Allen sat in class at Whitewater High School taking notes on his cell phone. Before he knew it, his teacher took away his phone, explaining he couldn’t have it out during class.
“It made no sense,” said the 24-year-old from Fayetteville.
So on the day of his 18th birthday, Allen officially started the iSchool Initiative to teach teachers how to use technology in the classroom.
“Here I am, 18 at the time, going into the industry of education where it’s credentials, PhDs, and I’m coming in as an 18-year-old saying this is what I think education needs,” Allen said.
To make his vision work, Allen eschewed a traditional business structure in favor of a combination of donations and for-profit services. The company gets a fee from school districts but uses it to help implement the services, like integrating the technology into the classroom, as well as training teachers on how to use it effectively.

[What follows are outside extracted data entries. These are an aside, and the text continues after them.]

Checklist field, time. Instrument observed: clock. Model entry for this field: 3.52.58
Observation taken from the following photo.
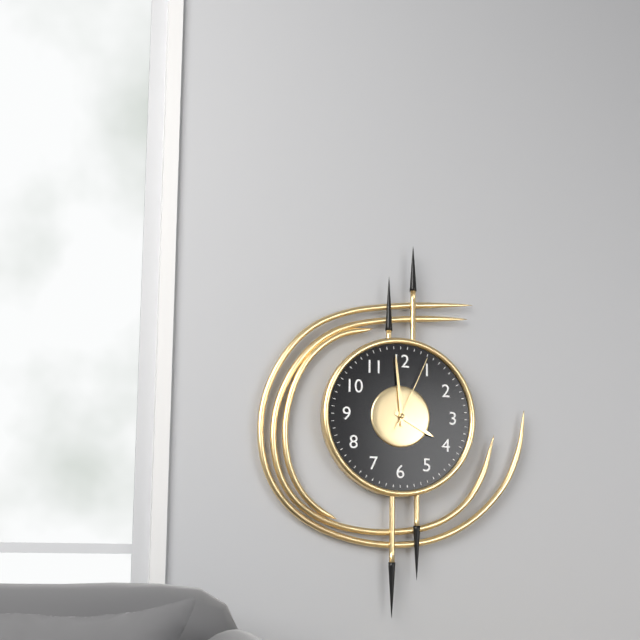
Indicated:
3.59.04
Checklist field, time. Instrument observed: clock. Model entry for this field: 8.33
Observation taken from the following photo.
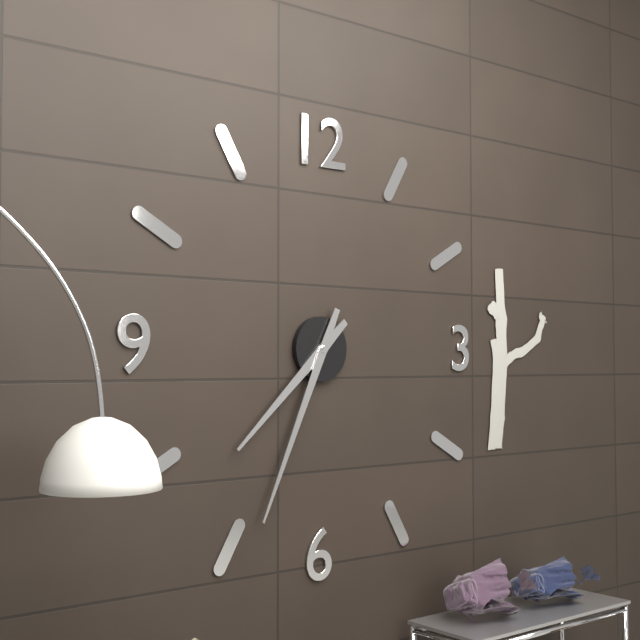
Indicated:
7.34
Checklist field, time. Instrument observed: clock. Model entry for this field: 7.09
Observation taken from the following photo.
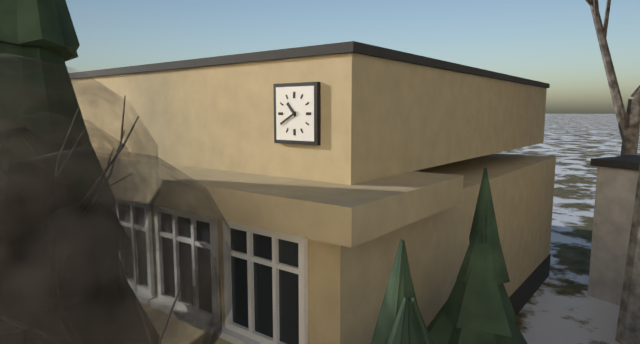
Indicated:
10.40
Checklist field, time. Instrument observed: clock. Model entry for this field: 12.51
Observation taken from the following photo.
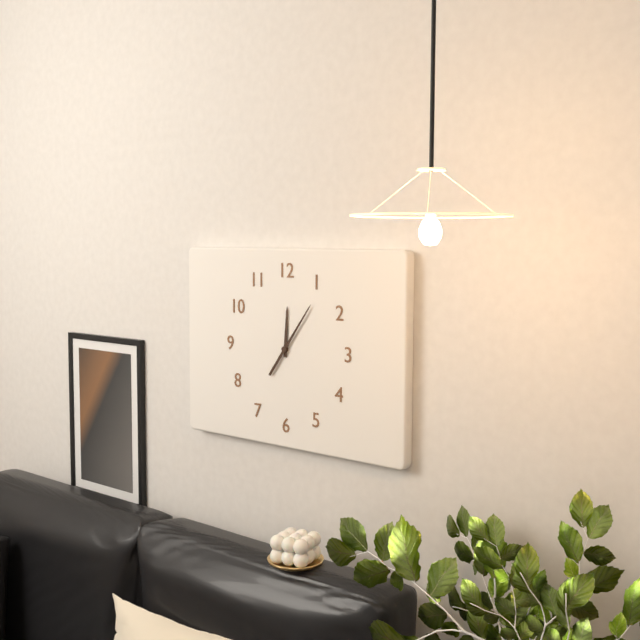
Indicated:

Last year, iSchool deployed more than 7,600 iPads to Anderson School District One students as part of its mobile integration plan for all 14 district schools. It’s done work in 40 states and seven countries.
Allen could have worked for a corporate business for 10 years then started his own business like several of his peers. But, he said, there are different ways to achieve the same goal.
“The beauty of being a young entrepreneur is that you have less obligations, less bills, no kids, no marriage and responsibilities,” he said. “Now is the time to take risks.”